By fitting all three features, the authors can constrain the temperatures of the “day time” heated face of the planet (which faces towards us near the secondary eclipse) and of the “night time” face of the planet (which faces us near transit). From there they can estimate the “recirculation”, how efficient the planet is at redistributing heat from the day-time face to the night-time face.
Such short-period planets are phase-locked by tidal forces, and so always present the same face to the star. Thus redistribution of heat energy requires powerful winds circling the planet.
An interesting plot by Wong et al shows the recirculation in different hot Jupiters against the albedo (the fraction of energy that is reflected).
There appear to be two groups of hot Jupiters: ones with albedos near 0.4, such as WASP-19b, and ones with much lower albedos, such as WASP-14b and WASP-18b. So far there is no simple explanation for this difference.
Further, the recirculation efficiency also appears to be different in different systems. Wong et al suggest that the hot Jupiters experiencing the highest irradiation, such as WASP-19b, are least efficient at redistributing heat, while
longer-period, less-irradiated hot Jupiters such as HD209458b and HD189733b are better at redistribution.
NASA have put out a press release regarding the largest-ever study of hot-Jupiter atmospheres by the Hubble Space Telescope and the Spitzer Space Telescope. Of the ten planets studied, six are WASP discoveries.
The results, published in Nature, report that hot Jupiters are a diverse group that have atmospheres ranging from clear to cloudy. Strong water absorption lines are seen when the planets have a clear atmosphere, but less so when the atmospheres are dominated by clouds and hazes.
Planets such as WASP-17b and WASP-19b have clear atmospheres and show the strongest water features, whereas planets such as WASP-12b and WASP-31b are more cloudy.

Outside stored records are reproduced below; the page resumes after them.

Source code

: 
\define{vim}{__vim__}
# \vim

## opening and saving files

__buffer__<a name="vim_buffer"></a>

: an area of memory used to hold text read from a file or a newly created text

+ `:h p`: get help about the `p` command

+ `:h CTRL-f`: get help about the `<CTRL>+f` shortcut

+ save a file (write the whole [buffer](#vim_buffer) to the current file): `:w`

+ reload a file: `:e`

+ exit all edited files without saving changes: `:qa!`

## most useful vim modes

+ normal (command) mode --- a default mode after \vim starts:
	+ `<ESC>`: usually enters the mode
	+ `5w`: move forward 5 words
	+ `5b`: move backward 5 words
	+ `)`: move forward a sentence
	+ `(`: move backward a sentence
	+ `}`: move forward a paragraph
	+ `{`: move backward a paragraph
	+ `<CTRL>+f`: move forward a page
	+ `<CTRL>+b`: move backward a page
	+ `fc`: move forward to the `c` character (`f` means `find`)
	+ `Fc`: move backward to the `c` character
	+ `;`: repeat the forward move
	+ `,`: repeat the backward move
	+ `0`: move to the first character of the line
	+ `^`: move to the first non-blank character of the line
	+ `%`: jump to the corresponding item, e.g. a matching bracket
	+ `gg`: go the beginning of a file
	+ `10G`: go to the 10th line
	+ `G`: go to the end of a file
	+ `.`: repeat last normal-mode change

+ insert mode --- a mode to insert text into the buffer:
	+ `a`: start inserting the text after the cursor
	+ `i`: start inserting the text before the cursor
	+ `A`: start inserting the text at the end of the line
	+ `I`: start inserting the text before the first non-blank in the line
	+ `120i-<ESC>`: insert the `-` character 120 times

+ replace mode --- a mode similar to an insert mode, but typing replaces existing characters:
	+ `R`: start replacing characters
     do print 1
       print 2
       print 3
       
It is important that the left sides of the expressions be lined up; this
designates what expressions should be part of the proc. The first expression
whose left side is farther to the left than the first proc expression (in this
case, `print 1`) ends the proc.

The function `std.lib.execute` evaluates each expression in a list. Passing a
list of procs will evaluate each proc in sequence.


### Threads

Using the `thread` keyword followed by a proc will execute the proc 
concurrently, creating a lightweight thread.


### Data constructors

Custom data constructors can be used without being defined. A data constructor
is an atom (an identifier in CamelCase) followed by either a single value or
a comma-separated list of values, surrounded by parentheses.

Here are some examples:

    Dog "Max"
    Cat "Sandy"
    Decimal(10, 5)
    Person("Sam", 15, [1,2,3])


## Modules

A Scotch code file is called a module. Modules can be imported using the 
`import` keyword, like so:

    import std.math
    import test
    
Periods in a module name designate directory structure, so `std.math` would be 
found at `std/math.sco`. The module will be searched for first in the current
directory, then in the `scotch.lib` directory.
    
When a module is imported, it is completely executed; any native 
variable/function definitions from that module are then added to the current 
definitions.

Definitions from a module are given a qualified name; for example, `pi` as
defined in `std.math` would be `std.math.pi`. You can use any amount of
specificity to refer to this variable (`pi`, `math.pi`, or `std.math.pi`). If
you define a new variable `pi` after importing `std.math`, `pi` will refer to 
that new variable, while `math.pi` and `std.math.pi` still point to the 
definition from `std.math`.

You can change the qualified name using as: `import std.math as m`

The NASA press release has so far resulted in articles on over 110 news websites worldwide. The paper was lead-authored by David Sing of the University of Exeter.
A new paper by Joshua Kammer et al reports observations of 5 transiting hot-Jupiter planets with the Spitzer Space Telescope. The Spitzer infra-red observations looked for the occultation of the planet, when it passes behind its host star. By comparing the observed emission in and out of the occultation one can deduce the temperature of the planet’s atmosphere.
Kammer and colleagues chose to look at 5 relatively cool hot-Jupiter planets (ones around cooler stars, or orbiting further from the star), with expected temperatures in the range 900 to 1200 K. Of the 5, four were WASP planets (WASP-6b, WASP-10b, WASP-39b and WASP-67b).
The point of looking at cooler planets is that the ratio of the light in two Spitzer pass-bands, 3.6 and 4.5 microns, is expected to depend on the metallicity (the abundance of elements heavier than hydrogen and helium) of the planet’s atmosphere.
The authors found a tentative but possible relation between that ratio and the mass of the planet.
The plot shows the brightness ratio in the two pass-bands against planet mass. The named planets are also colour-coded by the planet’s temperature (where the top bar shows the scale in Kelvin). There is a possible trend to a higher ratio at higher masses (WASP-8b is a clear outlier to the trend, and the authors suggest that this might be because it is in a highly eccentric orbit).
Kammer et al say that “If this trend can be confirmed, it would suggest that the shape of these planets’ emission spectra depends primarily on their masses, consistent with the hypothesis that lower-mass planets are more likely to have metal-rich atmospheres.”